### Aim of the task
Rewrite the listing below, swapping "Kredit" for "Credit" and keeping everything else the same. Leave the pictures out of your answer.

··· Data for processing

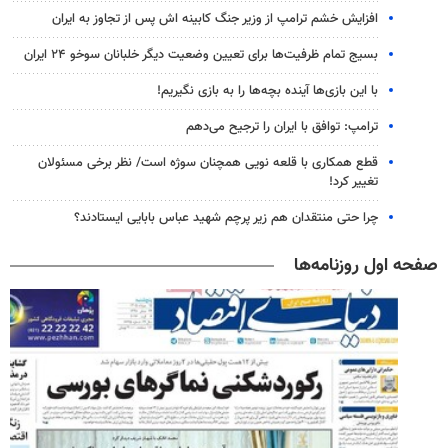
افزایش خشم ترامپ از وزیر جنگ کابینه اش پس از تجاوز به ایران
بسیج تمام ظرفیت‌ها برای تعیین وضعیت دیگر خلبانان سوخو ۲۴ ایران
با این بازی‌ها آینده بچه‌ها را به بازی نگیریم!
ترامپ: توافق با ایران را ترجیح می‌دهم
قطع همکاری با قلعه نویی همچنان سوژه است/ نظر برخی مسئولان
تغییر کرد!
چرا حتی منتقدان هم زیر پرچم شهید عباس بابایی ایستادند؟
صفحه اول روزنامه‌ها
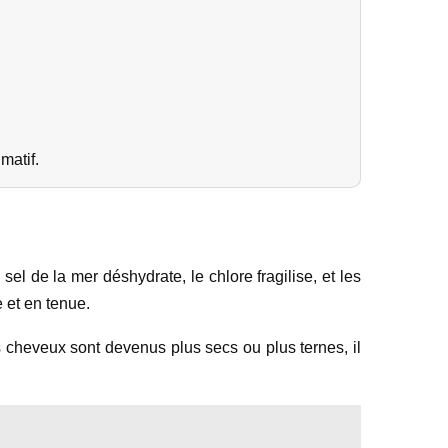
matif.
sel de la mer déshydrate, le chlore fragilise, et les
 et en tenue.
 cheveux sont devenus plus secs ou plus ternes, il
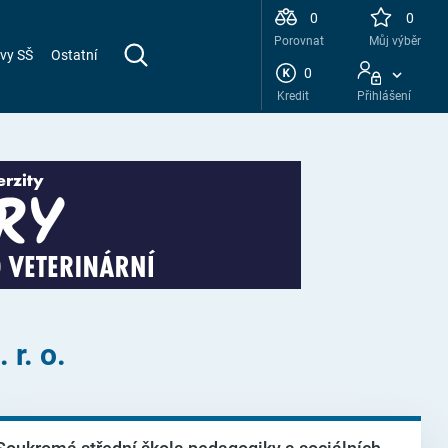
0
0
Porovnat
Můj výběr
vy SŠ
Ostatní
0
Kredit
Přihlášení
r. o.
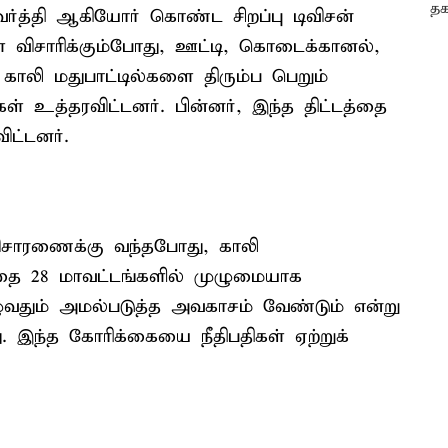
ரவர்த்தி ஆகியோர் கொண்ட சிறப்பு டிவிசன்
ை விசாரிக்கும்போது, ஊட்டி, கொடைக்கானல்,
ாலி மதுபாட்டில்களை திரும்ப பெறும்
கள் உத்தரவிட்டனர். பின்னர், இந்த திட்டத்தை
ிட்டனர்.
சாரணைக்கு வந்தபோது, காலி
த்தை 28 மாவட்டங்களில் முழுமையாக
ழுவதும் அமல்படுத்த அவகாசம் வேண்டும் என்று
து. இந்த கோரிக்கையை நீதிபதிகள் ஏற்றுக்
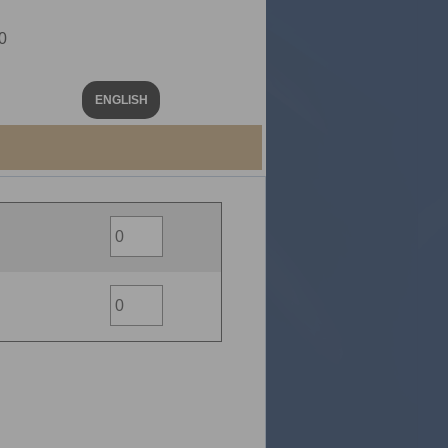
0
ENGLISH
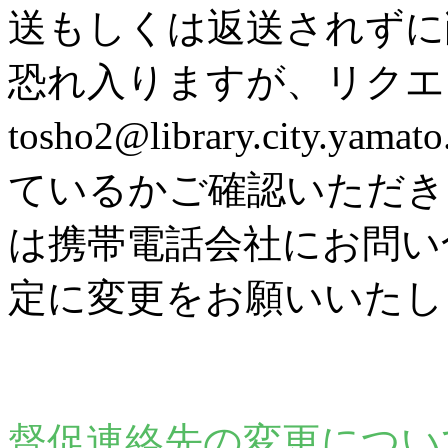
送もしくは返送されずに
恐れ入りますが、リク
tosho2@library.city
ているかご確認いただき
は携帯電話会社にお問い
定に変更をお願いいたし
督促連絡先の変更につい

······

### Response to this exercise
افزایش خشم ترامپ از وزیر جنگ کابینه اش پس از تجاوز به ایران
بسیج تمام ظرفیت‌ها برای تعیین وضعیت دیگر خلبانان سوخو ۲۴ ایران
با این بازی‌ها آینده بچه‌ها را به بازی نگیریم!
ترامپ: توافق با ایران را ترجیح می‌دهم
قطع همکاری با قلعه نویی همچنان سوژه است/ نظر برخی مسئولان
تغییر کرد!
چرا حتی منتقدان هم زیر پرچم شهید عباس بابایی ایستادند؟
صفحه اول روزنامه‌ها
matif.
sel de la mer déshydrate, le chlore fragilise, et les
 et en tenue.
 cheveux sont devenus plus secs ou plus ternes, il
0
0
Porovnat
Můj výběr
vy SŠ
Ostatní
0
Credit
Přihlášení
r. o.
ரவர்த்தி ஆகியோர் கொண்ட சிறப்பு டிவிசன்
ை விசாரிக்கும்போது, ஊட்டி, கொடைக்கானல்,
ாலி மதுபாட்டில்களை திரும்ப பெறும்
கள் உத்தரவிட்டனர். பின்னர், இந்த திட்டத்தை
ிட்டனர்.
சாரணைக்கு வந்தபோது, காலி
த்தை 28 மாவட்டங்களில் முழுமையாக
ழுவதும் அமல்படுத்த அவகாசம் வேண்டும் என்று
து. இந்த கோரிக்கையை நீதிபதிகள் ஏற்றுக்
0
ENGLISH
送もしくは返送されずに
恐れ入りますが、リク
tosho2@library.city
ているかご確認いただき
は携帯電話会社にお問い
定に変更をお願いいたし
督促連絡先の変更につい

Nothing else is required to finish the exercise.